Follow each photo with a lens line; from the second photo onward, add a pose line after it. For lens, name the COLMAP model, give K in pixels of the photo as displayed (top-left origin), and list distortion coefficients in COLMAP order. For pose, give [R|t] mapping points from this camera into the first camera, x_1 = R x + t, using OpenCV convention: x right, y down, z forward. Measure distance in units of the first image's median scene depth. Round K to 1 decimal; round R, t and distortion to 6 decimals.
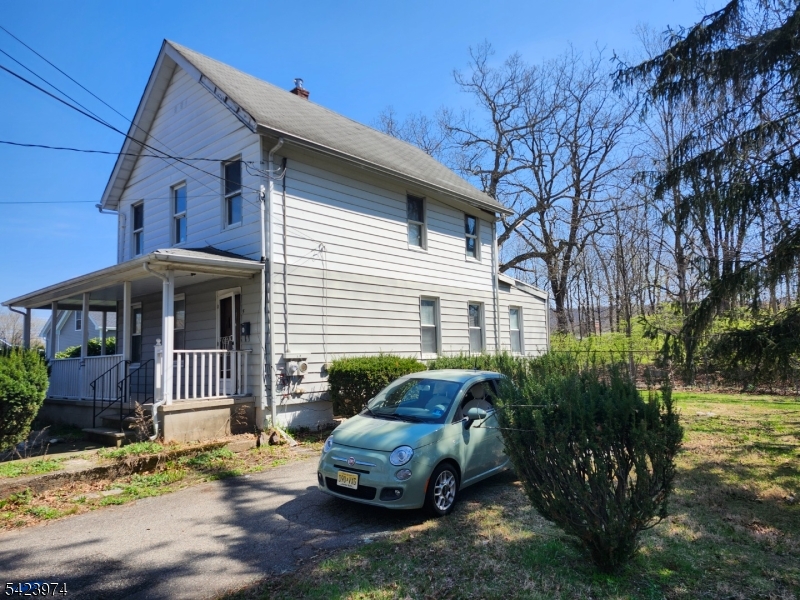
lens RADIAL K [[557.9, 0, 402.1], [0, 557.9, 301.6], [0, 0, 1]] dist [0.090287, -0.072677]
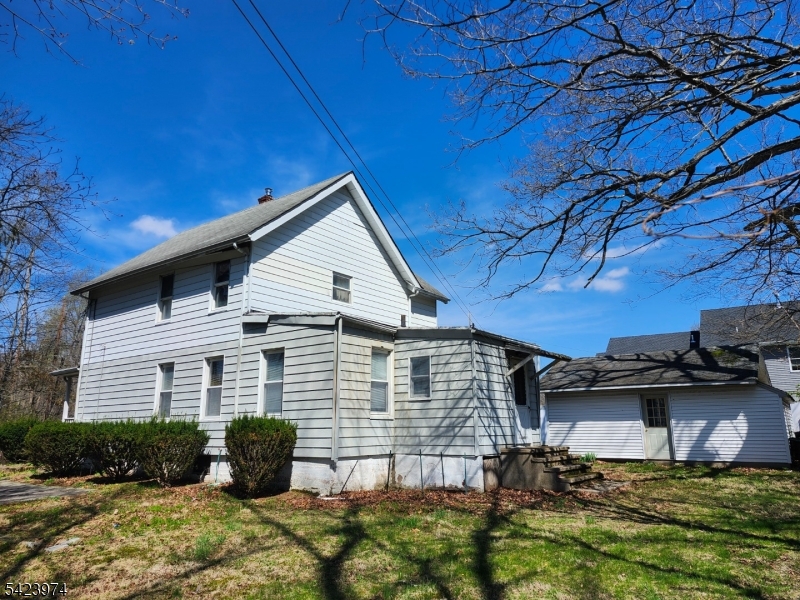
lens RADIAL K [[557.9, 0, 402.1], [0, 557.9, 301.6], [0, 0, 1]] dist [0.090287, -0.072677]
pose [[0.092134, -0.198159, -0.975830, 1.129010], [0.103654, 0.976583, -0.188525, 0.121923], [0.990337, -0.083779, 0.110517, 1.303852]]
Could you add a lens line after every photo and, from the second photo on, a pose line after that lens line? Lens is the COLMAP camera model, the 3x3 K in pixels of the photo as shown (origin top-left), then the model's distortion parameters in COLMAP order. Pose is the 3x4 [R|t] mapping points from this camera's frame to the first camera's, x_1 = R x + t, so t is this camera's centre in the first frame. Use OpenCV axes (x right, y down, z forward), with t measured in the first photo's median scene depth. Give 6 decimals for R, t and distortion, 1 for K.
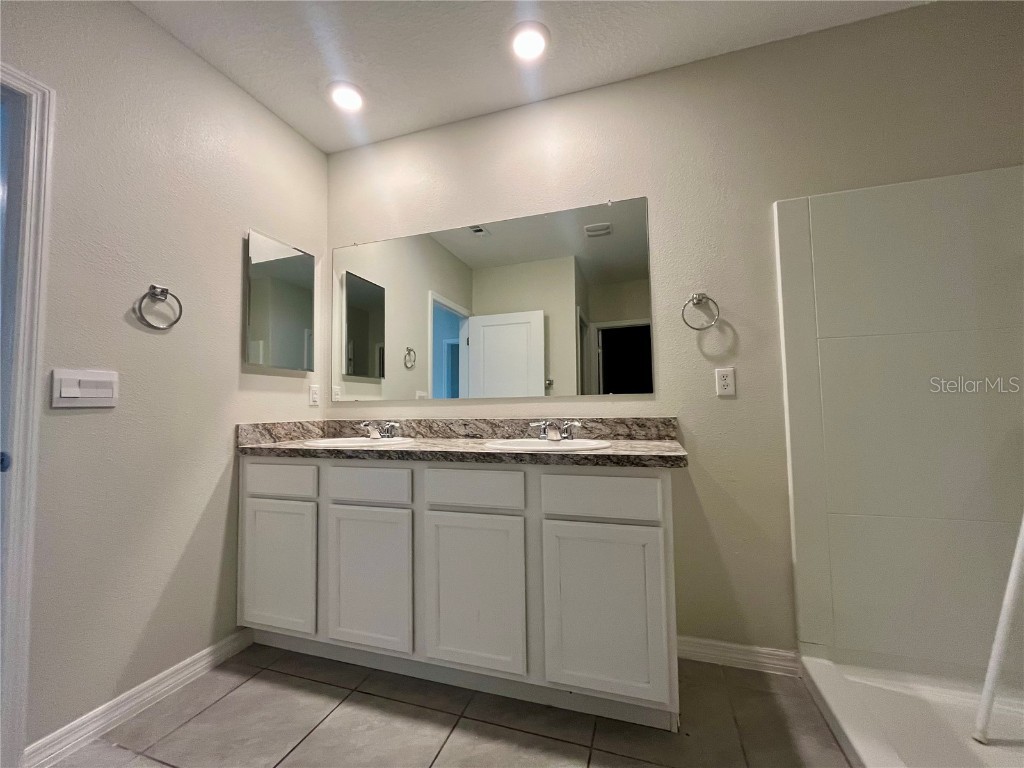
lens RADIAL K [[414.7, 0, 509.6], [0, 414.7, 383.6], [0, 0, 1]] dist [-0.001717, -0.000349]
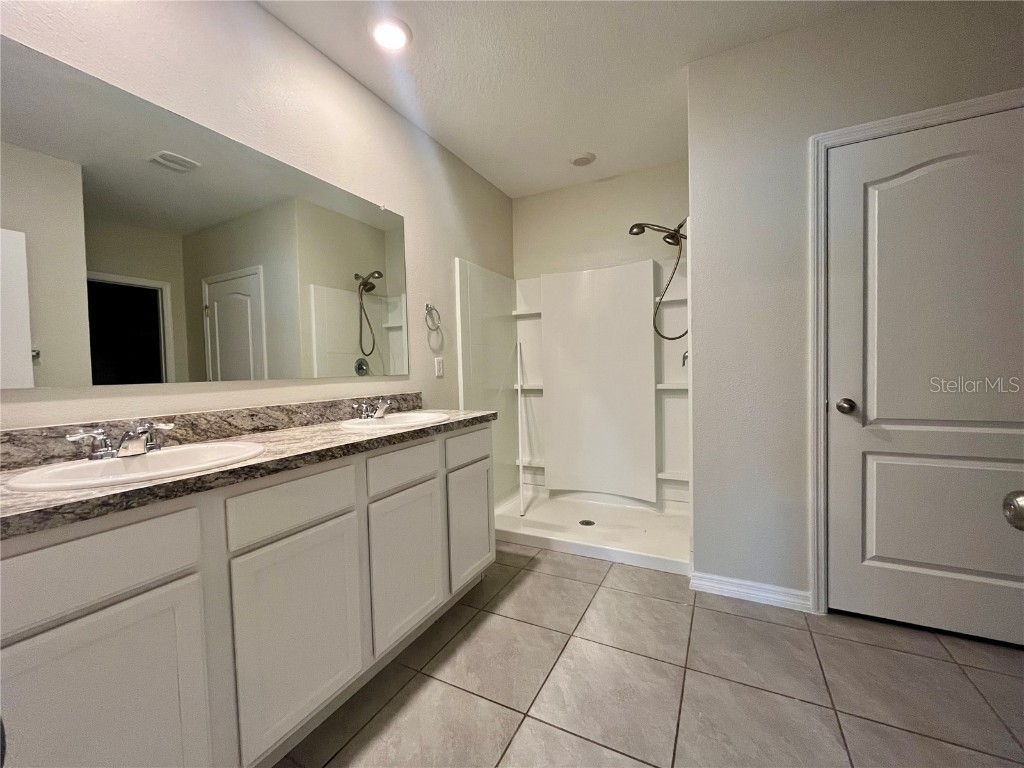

= Task to carry out =
Take the line that contains "Could you add" and all lines after it to the end of the material above, and copy them verbatim without any images.

= Exercise output =
Could you add a lens line after every photo and, from the second photo on, a pose line after that lens line? Lens is the COLMAP camera model, the 3x3 K in pixels of the photo as shown (origin top-left), then the model's distortion parameters in COLMAP order. Pose is the 3x4 [R|t] mapping points from this camera's frame to the first camera's, x_1 = R x + t, so t is this camera's centre in the first frame. Use OpenCV axes (x right, y down, z forward), with t measured in the first photo's median scene depth. Give 6 decimals for R, t and distortion, 1 for K.
lens RADIAL K [[414.7, 0, 509.6], [0, 414.7, 383.6], [0, 0, 1]] dist [-0.001717, -0.000349]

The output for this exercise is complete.